Raw data>
______
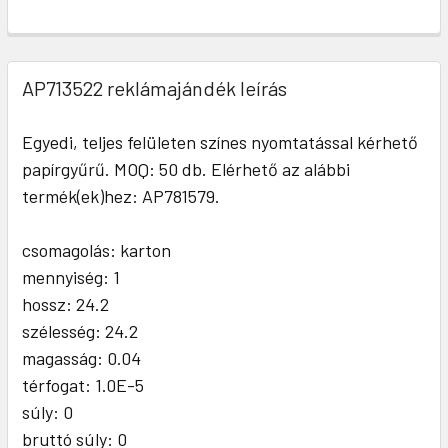
AP713522 reklámajándék leírás
Egyedi, teljes felületen színes nyomtatással kérhető
papírgyűrű. MOQ: 50 db. Elérhető az alábbi
termék(ek)hez: AP781579.
csomagolás: karton
mennyiség: 1
hossz: 24.2
szélesség: 24.2
magasság: 0.04
térfogat: 1.0E-5
súly: 0
bruttó súly: 0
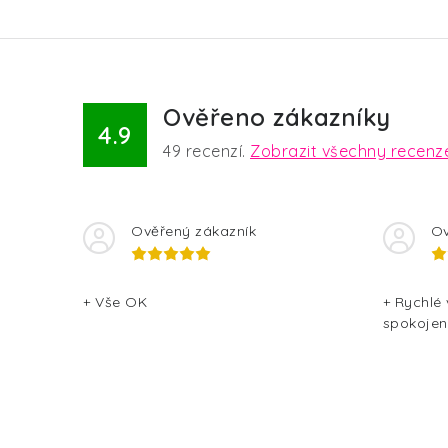
Ověřeno zákazníky
4.9
49
recenzí.
Zobrazit všechny recenz
Ověřený zákazník
Ov
+ Vše OK
+ Rychlé
spokojen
______
Work to be completed>
The lines above must be transcribed exactly, with every picture left out.

Reply to the task>
AP713522 reklámajándék leírás
Egyedi, teljes felületen színes nyomtatással kérhető
papírgyűrű. MOQ: 50 db. Elérhető az alábbi
termék(ek)hez: AP781579.
csomagolás: karton
mennyiség: 1
hossz: 24.2
szélesség: 24.2
magasság: 0.04
térfogat: 1.0E-5
súly: 0
bruttó súly: 0
Ověřeno zákazníky
4.9
49
recenzí.
Zobrazit všechny recenz
Ověřený zákazník
Ov
+ Vše OK
+ Rychlé
spokojen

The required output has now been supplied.